> **To do**
Copy out every one of the records below with "phylum" swapped for "division" and nothing else changed. Leave the pictures out.

> **Available records**
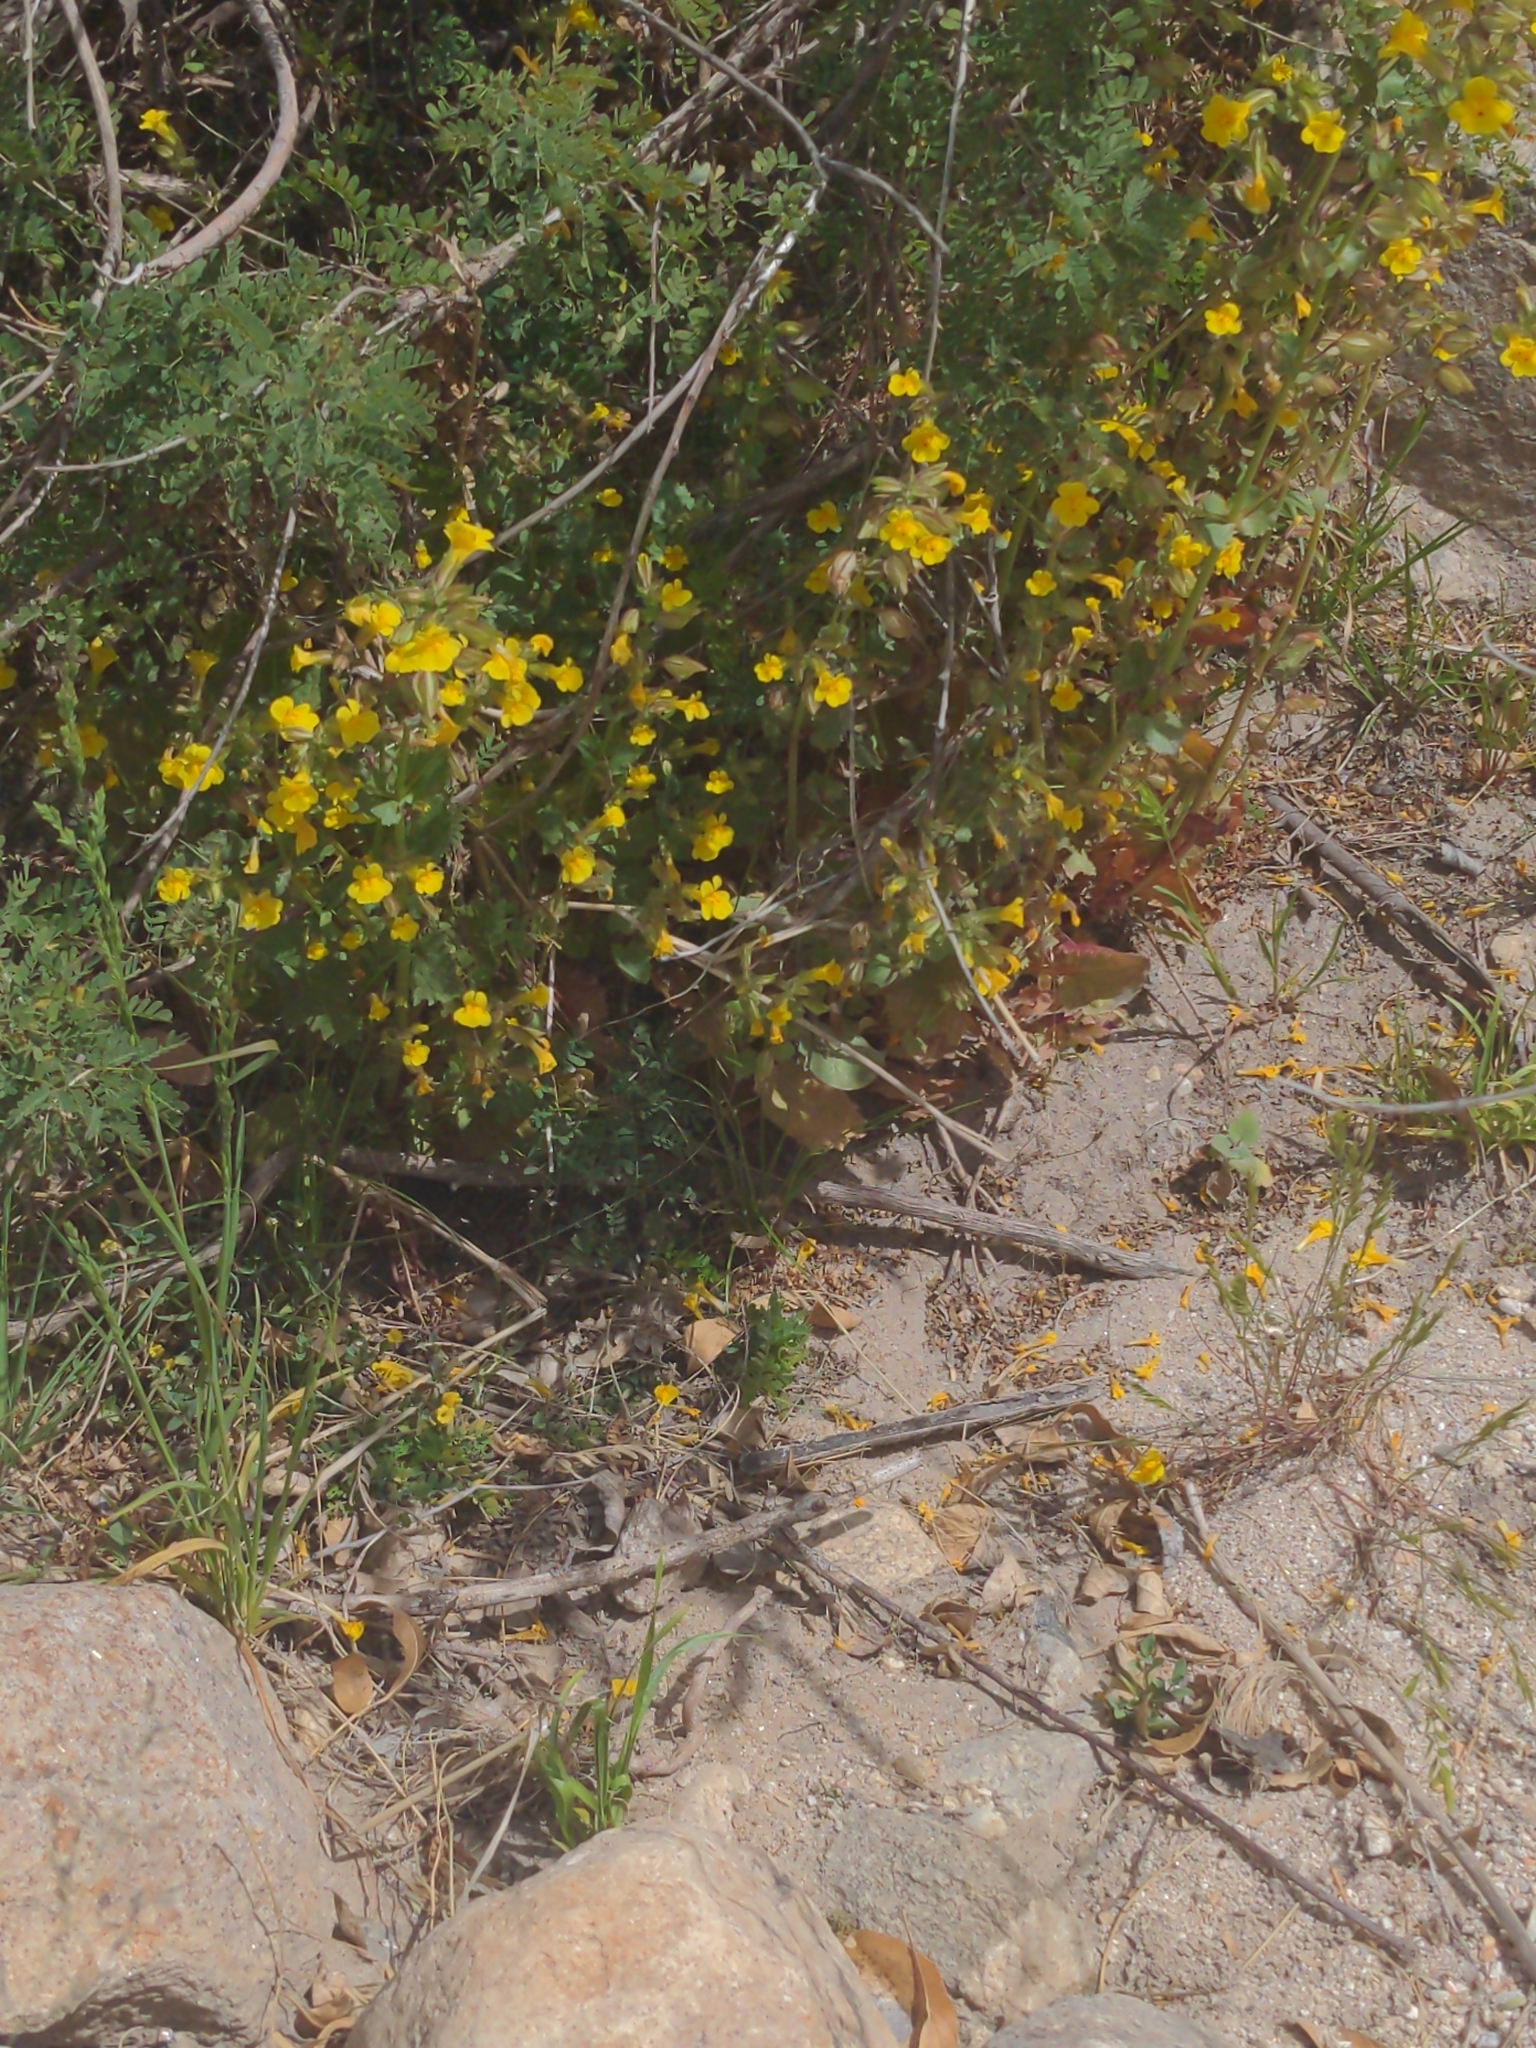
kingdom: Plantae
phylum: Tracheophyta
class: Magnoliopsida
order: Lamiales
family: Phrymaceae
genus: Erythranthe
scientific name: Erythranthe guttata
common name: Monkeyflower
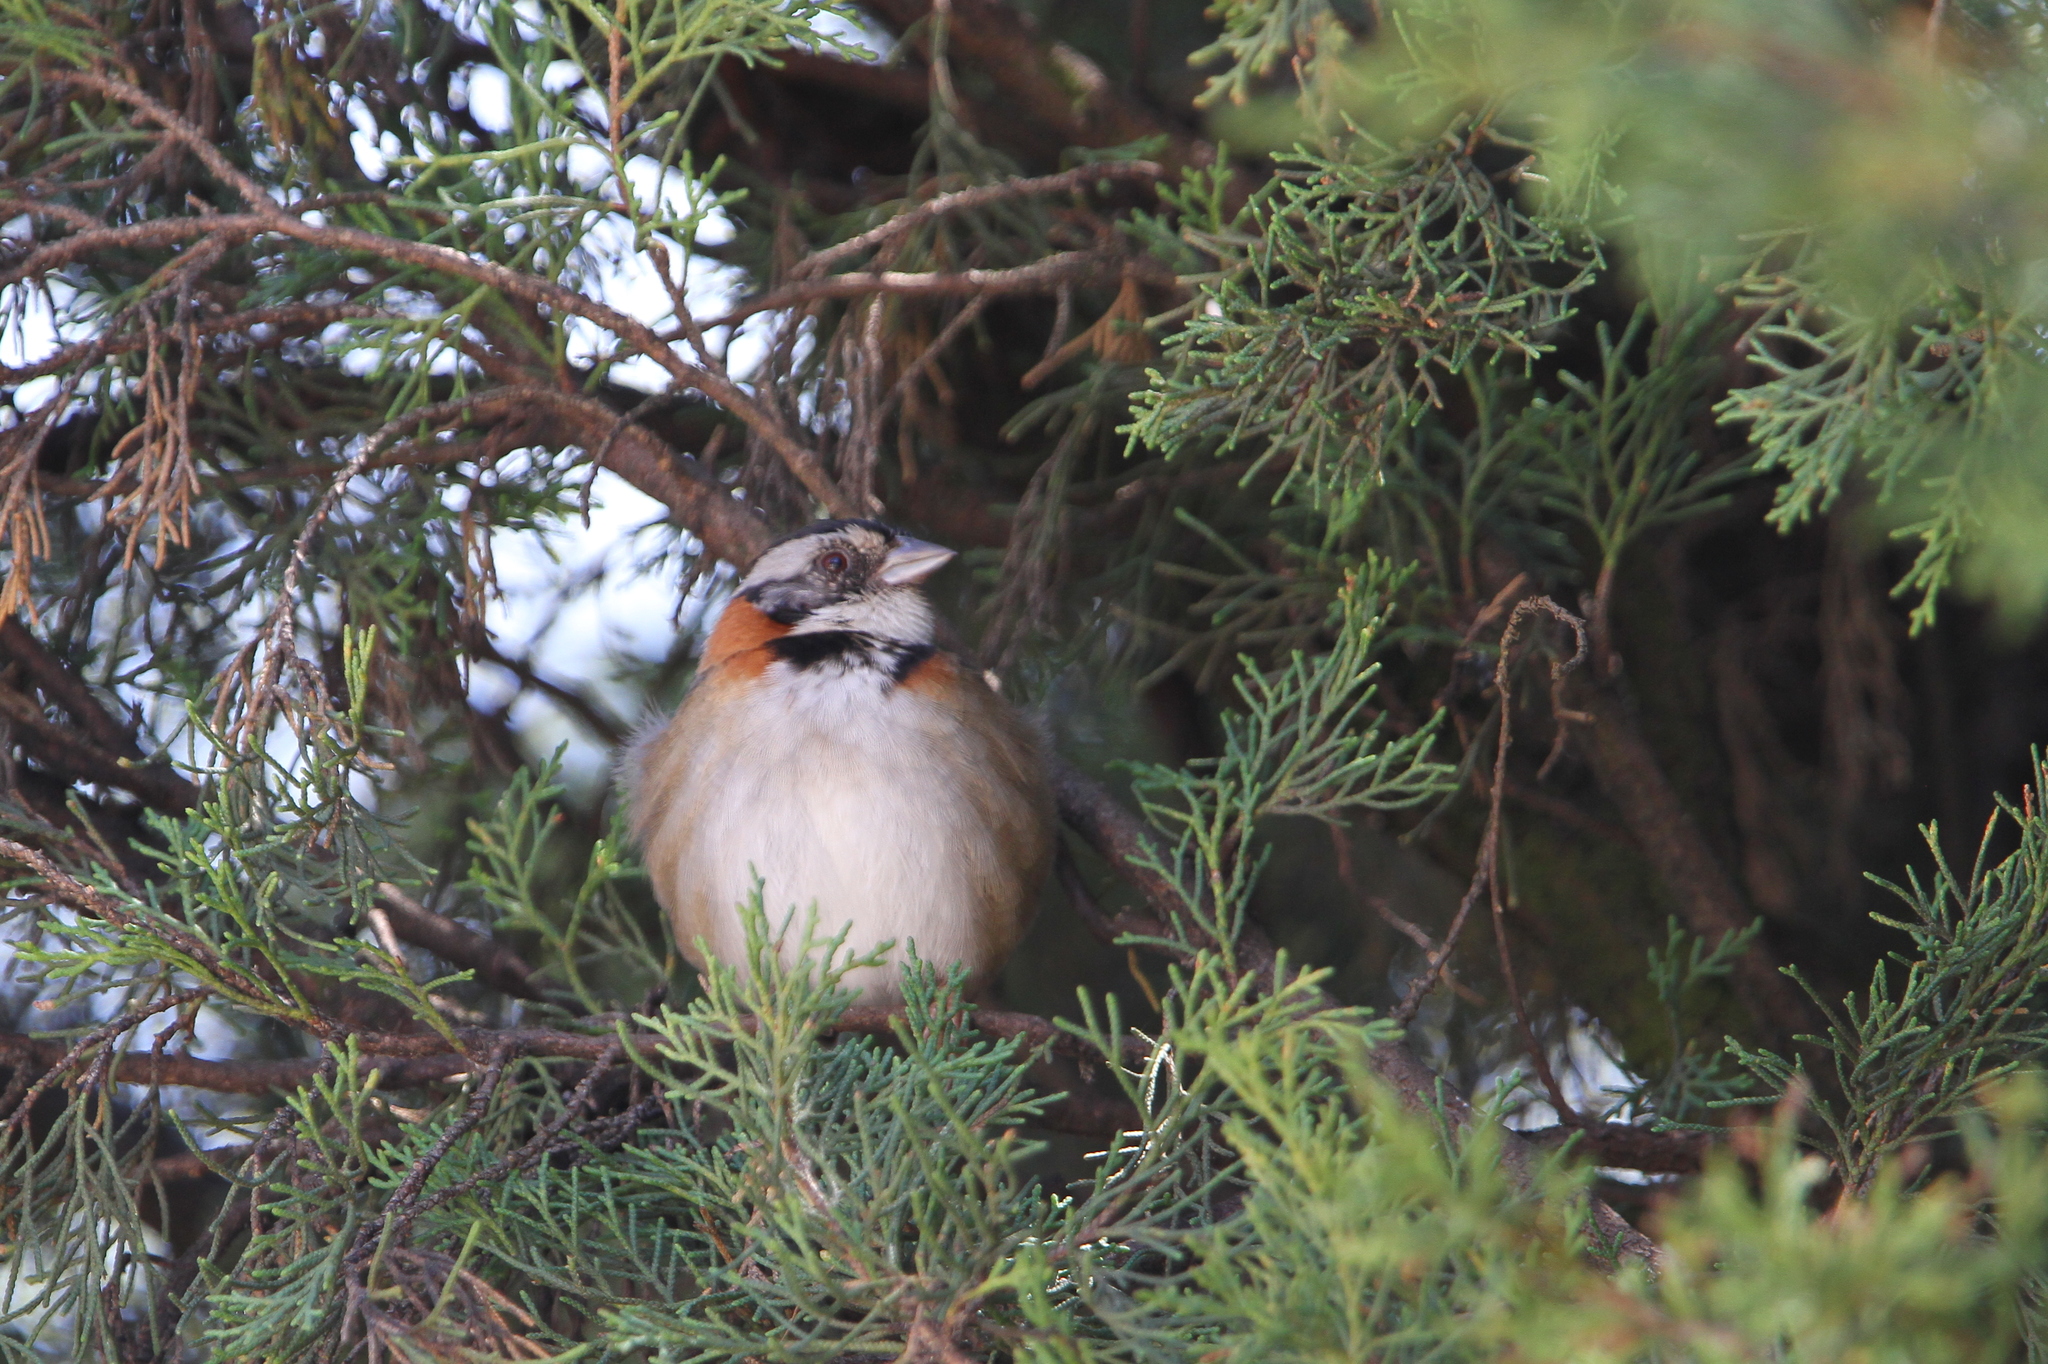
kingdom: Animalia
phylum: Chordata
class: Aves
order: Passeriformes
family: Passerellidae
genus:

> **Reply**
kingdom: Plantae
division: Tracheophyta
class: Magnoliopsida
order: Lamiales
family: Phrymaceae
genus: Erythranthe
scientific name: Erythranthe guttata
common name: Monkeyflower
kingdom: Animalia
division: Chordata
class: Aves
order: Passeriformes
family: Passerellidae
genus:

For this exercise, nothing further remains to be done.